In the case of social activism, Shirky gives the examples of the Flyers Rights movement sparked by the eight-hour diversion of several American Airlines flights to Austin in 2006, and student protests against  HSBC’s 2007 announcement—with no advance warning—that it was canceling its free overdraft protection policy. Social networking technology made it possible to leverage support from those with only limited motivation.

Many people care a little about the treatment they get from airlines or banks, but not many care enough to do anything about it on their own, both because that kind of effort is hard and because individual actions have so little effect on big corporations. The old model for coordinating group action required convincing people who care a little to care more, so that they would be roused to act. What Hanni and Streeting did instead was to lower the hurdles to doing something in the first place, so that people who cared a little could participate a little, while being effective in aggregate. Having a handful of highly motivated people and a mass of barely motivated ones used to be a recipe for frustration…. Now the highly motivated people can create a context more easily in which the barely motivated people can be effective without having to become activists themselves.
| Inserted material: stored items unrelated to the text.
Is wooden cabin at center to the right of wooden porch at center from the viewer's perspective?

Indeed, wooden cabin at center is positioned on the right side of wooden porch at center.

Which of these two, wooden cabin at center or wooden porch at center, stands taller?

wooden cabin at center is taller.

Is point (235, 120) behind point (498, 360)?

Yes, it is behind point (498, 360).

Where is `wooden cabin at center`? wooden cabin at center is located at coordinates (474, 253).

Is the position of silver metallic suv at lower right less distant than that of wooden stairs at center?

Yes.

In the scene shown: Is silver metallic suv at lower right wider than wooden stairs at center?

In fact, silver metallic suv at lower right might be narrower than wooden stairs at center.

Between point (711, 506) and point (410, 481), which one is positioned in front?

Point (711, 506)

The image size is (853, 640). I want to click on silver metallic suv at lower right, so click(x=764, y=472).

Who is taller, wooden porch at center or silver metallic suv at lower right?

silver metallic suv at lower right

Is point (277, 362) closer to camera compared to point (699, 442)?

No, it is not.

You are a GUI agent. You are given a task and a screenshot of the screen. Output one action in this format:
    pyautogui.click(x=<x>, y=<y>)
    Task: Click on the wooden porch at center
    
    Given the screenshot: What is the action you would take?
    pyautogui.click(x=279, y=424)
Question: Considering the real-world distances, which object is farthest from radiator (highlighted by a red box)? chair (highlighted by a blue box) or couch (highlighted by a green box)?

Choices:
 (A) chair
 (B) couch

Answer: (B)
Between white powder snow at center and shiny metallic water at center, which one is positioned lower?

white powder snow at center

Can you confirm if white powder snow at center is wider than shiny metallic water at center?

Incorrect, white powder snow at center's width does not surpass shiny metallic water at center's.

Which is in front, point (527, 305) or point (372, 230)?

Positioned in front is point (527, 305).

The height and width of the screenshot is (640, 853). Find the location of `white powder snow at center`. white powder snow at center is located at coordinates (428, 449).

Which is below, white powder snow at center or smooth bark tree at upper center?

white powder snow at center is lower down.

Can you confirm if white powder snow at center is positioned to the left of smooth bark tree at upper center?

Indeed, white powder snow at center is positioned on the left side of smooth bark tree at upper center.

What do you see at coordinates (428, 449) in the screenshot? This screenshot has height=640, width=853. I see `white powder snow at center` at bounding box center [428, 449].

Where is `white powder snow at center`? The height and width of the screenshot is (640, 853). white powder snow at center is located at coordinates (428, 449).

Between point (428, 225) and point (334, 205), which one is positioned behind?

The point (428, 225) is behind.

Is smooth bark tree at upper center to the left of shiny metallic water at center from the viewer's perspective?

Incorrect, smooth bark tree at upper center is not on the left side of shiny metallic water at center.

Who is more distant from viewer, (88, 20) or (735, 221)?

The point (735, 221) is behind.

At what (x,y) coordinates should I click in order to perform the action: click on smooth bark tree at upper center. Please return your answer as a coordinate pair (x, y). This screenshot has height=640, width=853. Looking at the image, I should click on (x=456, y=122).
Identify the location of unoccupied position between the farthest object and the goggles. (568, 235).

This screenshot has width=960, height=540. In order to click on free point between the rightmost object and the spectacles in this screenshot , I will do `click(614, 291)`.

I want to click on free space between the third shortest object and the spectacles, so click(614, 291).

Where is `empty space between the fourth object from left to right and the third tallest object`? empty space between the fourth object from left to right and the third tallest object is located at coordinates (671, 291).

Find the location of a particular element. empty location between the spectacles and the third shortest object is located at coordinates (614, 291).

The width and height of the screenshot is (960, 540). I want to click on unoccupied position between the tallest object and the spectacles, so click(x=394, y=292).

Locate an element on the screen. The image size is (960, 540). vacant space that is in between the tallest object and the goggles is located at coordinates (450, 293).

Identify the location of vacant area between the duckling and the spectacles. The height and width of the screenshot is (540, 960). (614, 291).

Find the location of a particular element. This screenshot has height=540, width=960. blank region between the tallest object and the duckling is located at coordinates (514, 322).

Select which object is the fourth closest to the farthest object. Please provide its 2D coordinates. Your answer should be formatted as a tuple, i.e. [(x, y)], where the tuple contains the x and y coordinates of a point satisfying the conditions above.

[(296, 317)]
By the same token—as we saw earlier—new tactics developed at enormous cost by one node are now, thanks to stigmergic organization, immediately available at no cost to the entire network. So not only can small contributions be leveraged by large movements, large contributions can be leveraged by a large number of small movements. Either way, the contributions of each become a common-pool resource of all, and the transaction costs of aggregating all contributions—large and small—disappear.

Back in 2002, Javier Corrales noted that the hopes of “cyber-enthusiasts”—that “[t]he Internet would empower the political Davids… and restrain the Goliaths by making their actions easier to scrutinize”—never materialized.
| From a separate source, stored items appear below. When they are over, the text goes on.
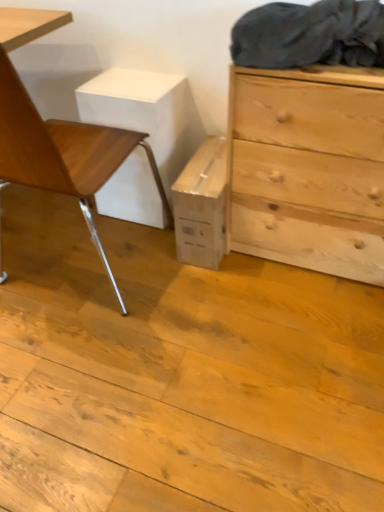
Question: Is wooden chair at left in front of dark gray fabric at upper right?

Choices:
 (A) no
 (B) yes

Answer: (B)

Question: Is wooden chair at left outside dark gray fabric at upper right?

Choices:
 (A) no
 (B) yes

Answer: (B)

Question: From the image's perspective, is wooden chair at left beneath dark gray fabric at upper right?

Choices:
 (A) yes
 (B) no

Answer: (A)

Question: Is wooden chair at left to the left of dark gray fabric at upper right from the viewer's perspective?

Choices:
 (A) yes
 (B) no

Answer: (A)

Question: Are wooden chair at left and dark gray fabric at upper right beside each other?

Choices:
 (A) yes
 (B) no

Answer: (B)

Question: From a real-world perspective, is dark gray fabric at upper right positioned above or below natural wood chest of drawers at right?

Choices:
 (A) below
 (B) above

Answer: (B)

Question: Would you say dark gray fabric at upper right is to the left or to the right of natural wood chest of drawers at right in the picture?

Choices:
 (A) left
 (B) right

Answer: (A)

Question: Looking at their shapes, would you say dark gray fabric at upper right is wider or thinner than natural wood chest of drawers at right?

Choices:
 (A) thin
 (B) wide

Answer: (A)

Question: From the image's perspective, relative to natural wood chest of drawers at right, is dark gray fabric at upper right above or below?

Choices:
 (A) above
 (B) below

Answer: (A)

Question: From the image's perspective, is natural wood chest of drawers at right positioned above or below wooden chair at left?

Choices:
 (A) above
 (B) below

Answer: (B)

Question: Would you say natural wood chest of drawers at right is inside or outside wooden chair at left?

Choices:
 (A) outside
 (B) inside

Answer: (A)

Question: Looking at their shapes, would you say natural wood chest of drawers at right is wider or thinner than wooden chair at left?

Choices:
 (A) thin
 (B) wide

Answer: (A)

Question: Relative to wooden chair at left, is natural wood chest of drawers at right in front or behind?

Choices:
 (A) front
 (B) behind

Answer: (B)

Question: From the image's perspective, relative to dark gray fabric at upper right, is natural wood chest of drawers at right above or below?

Choices:
 (A) above
 (B) below

Answer: (B)

Question: Is natural wood chest of drawers at right inside the boundaries of dark gray fabric at upper right, or outside?

Choices:
 (A) inside
 (B) outside

Answer: (B)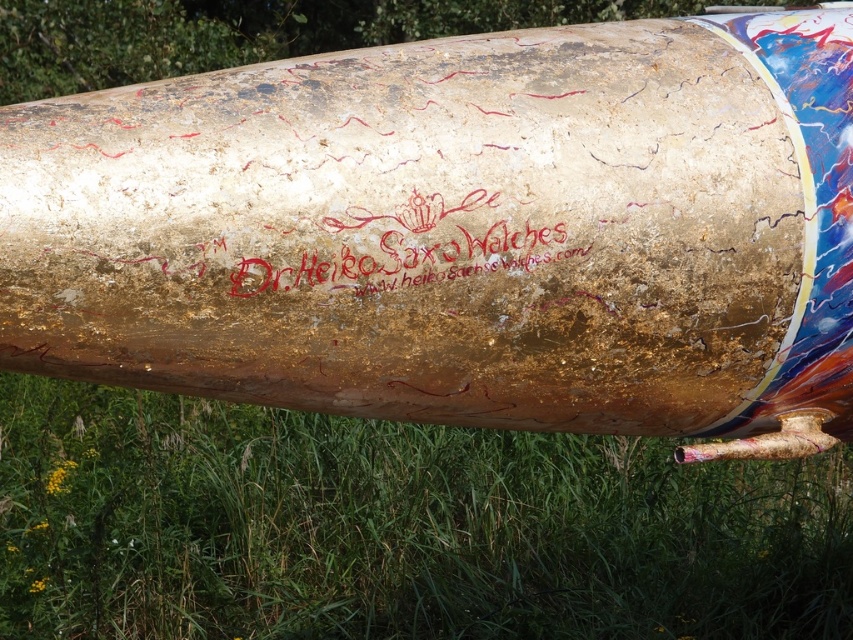
Question: Which point is closer to the camera?

Choices:
 (A) coord(285,486)
 (B) coord(762,36)

Answer: (B)

Question: Which point is farther to the camera?

Choices:
 (A) gold metallic barrel at center
 (B) green grass at lower center

Answer: (B)

Question: Is gold metallic barrel at center below green grass at lower center?

Choices:
 (A) yes
 (B) no

Answer: (B)

Question: Which object appears closest to the camera in this image?

Choices:
 (A) green grass at lower center
 (B) gold metallic barrel at center

Answer: (B)

Question: Can you confirm if gold metallic barrel at center is bigger than green grass at lower center?

Choices:
 (A) no
 (B) yes

Answer: (A)

Question: Is gold metallic barrel at center bigger than green grass at lower center?

Choices:
 (A) no
 (B) yes

Answer: (A)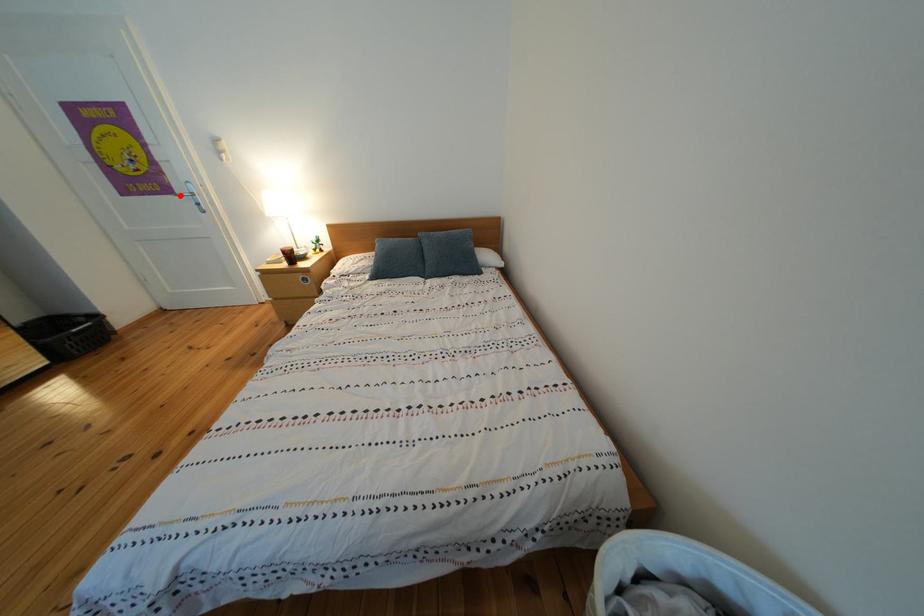
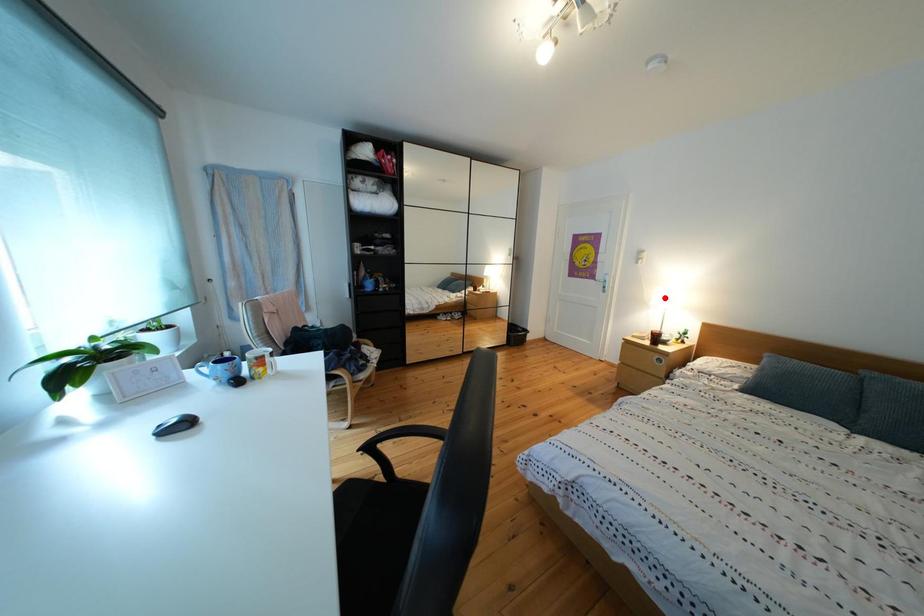
I am providing you with two images of the same scene from different viewpoints. A red point is marked on the first image and another point is marked on the second image. Is the red point in image1 aligned with the point shown in image2?

No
Few major transformations in politics seem to be occurring. The bursting of the dot-com bubble in 2002 further dampened the mood of cyber-enthusiasts. Those who once expected dot-coms to revolutionize democracy now feel embarrassed at their hyperbole.

Looking back from my vantage point nine years later—I write the first draft of this passage in October 2011, nine months after the beginning of the Arab Spring and on the eve of Bloomberg’s threat to clear out Occupy Wall Street—it’s easy to laugh at Corrales’ dismissal. Sure, he really was to blame for missing the significance of stuff like Seattle and the campaigns against Nike and Shell. But a lot of it was natural, given the time he was writing in. His identification of the dotcoms with the hope for democracy is very telling. It was, in fact, the collapse of the dotcom bubble and with it the dead hand of Web 1.0 that made possible the revolution, organized through Web 2.0 technologies like social media, that has materialized.